Saturday December 18, 11:00 - 12:00

Prospective Memory across the Lifespan

Elizabeth A. Maylor

Research on prospective memory (PM: remembering to do something in the future without being prompted) has been relatively neglected until recently, particularly with respect to changes in PM across the lifespan. Although there have been some mixed results, it will be shown that PM does develop in childhood, and decline in old age, with further decline in dementia. Both in development and in normal aging, PM appears to be more affected when the attentional demands of the task are high. For example, it seems that effects are greater when attention-switching is required between the background task and PM task demands. Data will be presented to show that PM is no more affected by dementia than retrospective memory (RM), although patients’ PM failures are more frustrating to carers than their RM failures. In terms of the activation of PM tasks during the retention interval between encoding and execution, PM tasks are less represented in long-term memory by a heightened level of activation in old age and dementia than in young adults, which could account for at least some of the deficits shown.

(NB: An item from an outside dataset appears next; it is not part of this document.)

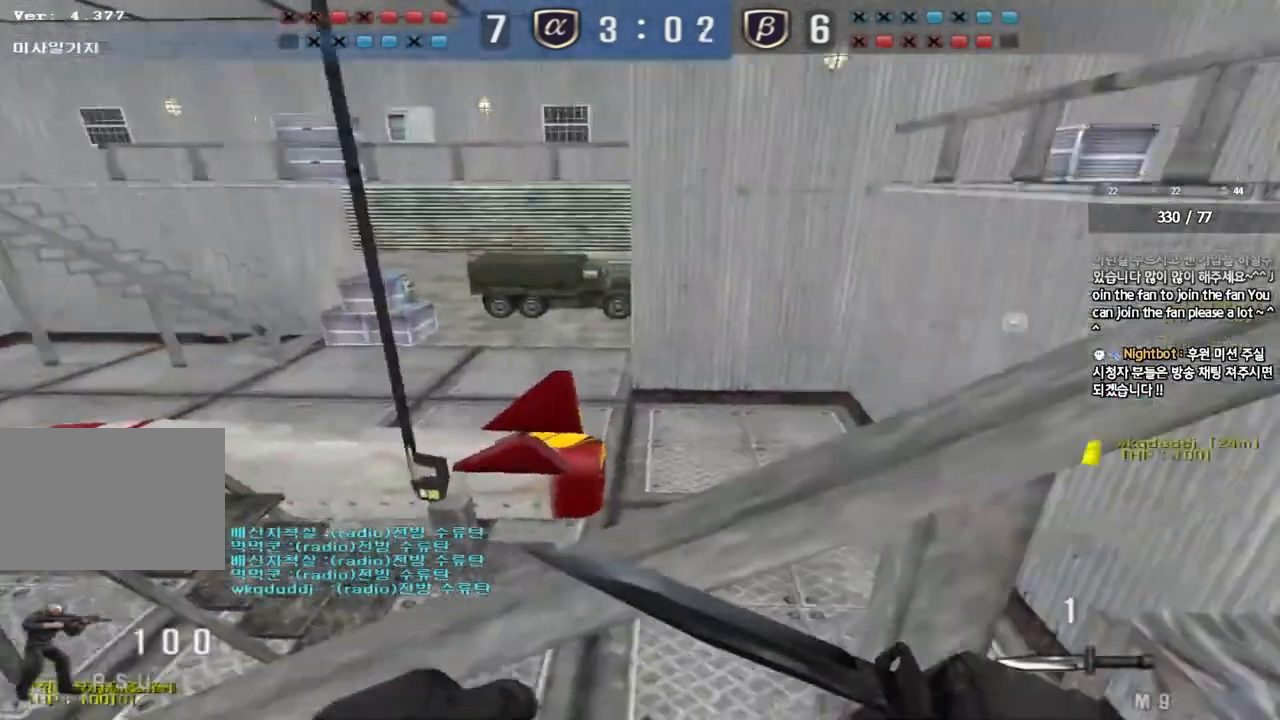
{"keys": ["a", "w"], "events": [[33, "w", "down"], [67, "a", "down"], [67, "shift", "up"], [67, "space", "up"], [167, "shift", "down"], [283, "shift", "up"], [383, "shift", "down"], [500, "shift", "up"]]}
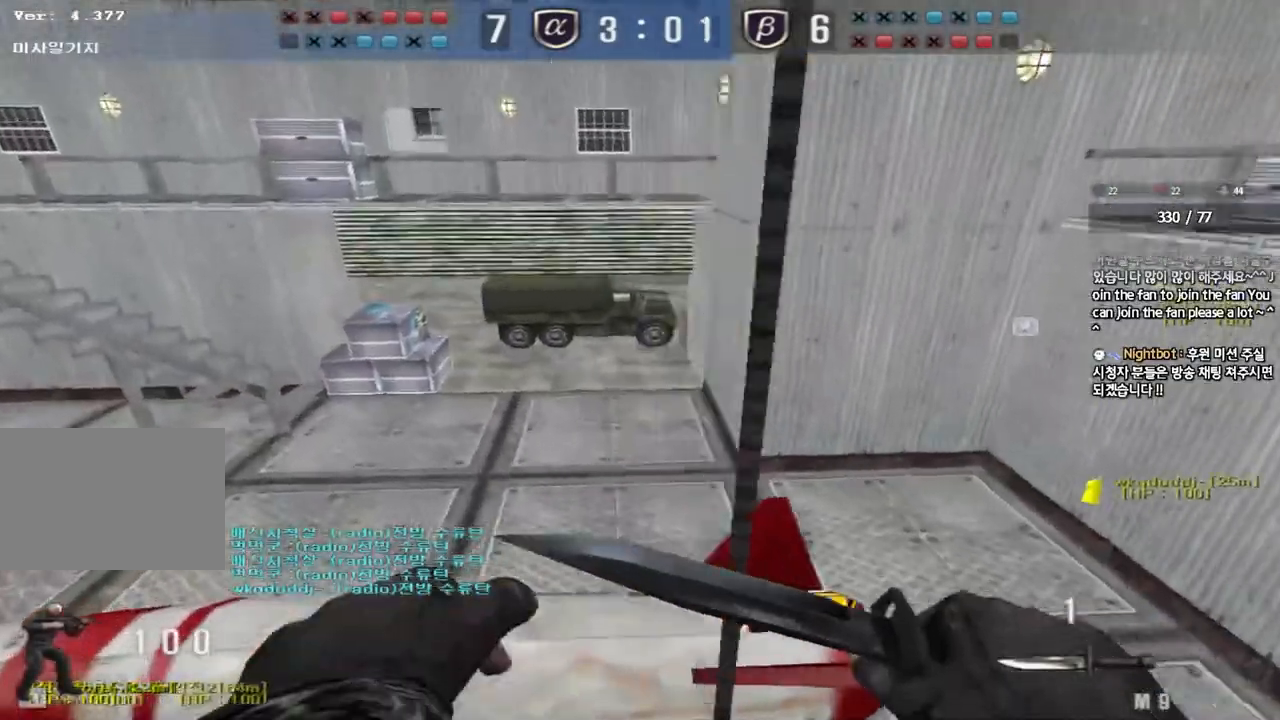
{"keys": ["a", "shift"], "events": [[483, "shift", "down"], [500, "w", "up"]]}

When PM is successful in old age and dementia, it is achieved at the expense of greater effort than in the young, for example, in terms of more checks on the clock in a time-based task, or more thoughts about the task in an event-based task. The issue of whether there is anything special about PM will be discussed, and, in particular, the question of whether we can simply predict PM changes across the lifespan on the basis of what we know about RM changes. Initial studies suggested that PM was exceptionally spared in old age but subsequent studies have shown age deficits in PM performance that are largely consistent with Craik’s (1986) framework. Thus, deficits are greater when self-initiated activity is high and environmental support is low, both for PM and RM. It certainly seems the case that findings from the RM literature can help in understanding PM data. For example, the development of temporal memory can account for some of the errors seen in data to be presented from PM experiments in children.